Now that's an interesting perspective! It may be worth trying to push other Companies down that route! Different thing transporting a Porsche compared to a 4ton m/home though?


----------



## andyman (Aug 31, 2006)

I'm sure no spare has been standard on some BMW's for years. I find it quite funny when someone says I might be stranded with no phone signal.
When I started driving hand held mobiles were a dream.


----------



## bobandjane (Dec 29, 2007)

We have a out the factory lpg/petrol car that came without a spare. We got one and never used it since we got it about 5 years ago. I had a lorry until 2 years ago and the trouble is when you have a blow out the tyre company come out with a crap tyre and charge you the earth for it ... you have no choice but you do now! bobandjane.


----------



## Telbell (May 1, 2005)

> When I started driving hand held mobiles were a dream.


and when I started a mobile was a cheap cardboard cut out shape that went round and round underneath a ceiling light bulb to help get the baby to sleep :lol:


----------



## 98316 (Mar 25, 2006)

Just had a mild panic attack when I saw this posting, we have the 2007 Model of the Bessacarr E495 which is built on the new chasis, does this have a spare wheel?? It has just occured to me that i've never noticed one (my only excuse is that we are a mother and daughter team and this just didn't cross our minds). Where would we find the spare wheel if there is such a thing. 

Also can anyone tell me whether or not this foam stuff they sell to fill your tyres with in event of a puncture is suitable for a motorhome or should that just be for cars. We do have the new Swift Breakdown recovery which we would use should we have a flat tyre as there is no way i'd be able to get the tyre off. 
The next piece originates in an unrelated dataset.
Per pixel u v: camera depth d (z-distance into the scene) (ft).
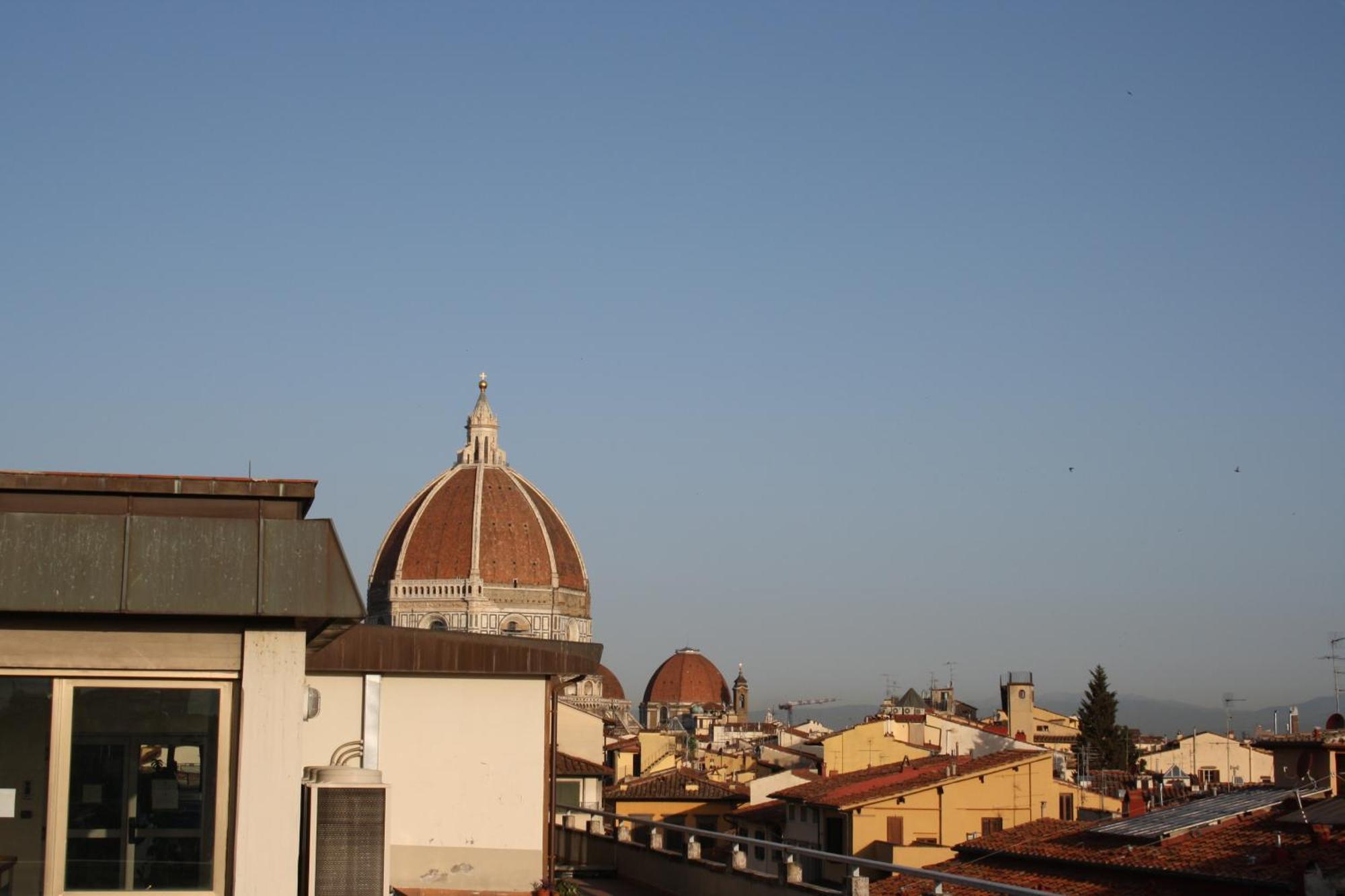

Am now thinking of venturing out into the darkness armed with a torch to look for the spare tyre, but will await a reply first to see if anyone knows the answer. Sorry for hijacking the post but this seemed like a good place to ask.


----------



## Telbell (May 1, 2005)

Hi Travelbug
Firstly-this is an excellent place to ask!
As I understand it the foam-type stuff which is often supplied instead of spare tyres is "ok" but if used renders the tyre as incapable of repair. I'm hoping that zebedee-or someone-will confirm this.

I've no knowledghe of your vehicle or where they tyre may be if indeed it is supplied- could your dealer help? If not no doubt someone will be along on the Forum to help-possibly someone from Swift who contribuites to the site.


----------



## 109481 (Jan 25, 2008)

*Fiat Camper Service*

If you buy a Fiat chassis then you get 3 years Fiat Assistance across Europe which includes puncture repair/tyre replacement
What else could you wish for (more service from the insurance companies perhaps!)


----------



## Telbell (May 1, 2005)

> you get 3 years Fiat Assistance across Europe which includes puncture repair/tyre replacement


Good point skimbo. And as it's Fiat who decided not to supply a spare wheel/tyre then there can't be any argument about not repairing or replacing tyre....presumably? :wink:

Travelbug: seen this??


----------



## Jeffus (May 1, 2005)

andyman said:


> I'm sure no spare has been standard on some BMW's for years. I find it quite funny when someone says I might be stranded with no phone signal.
> When I started driving hand held mobiles were a dream.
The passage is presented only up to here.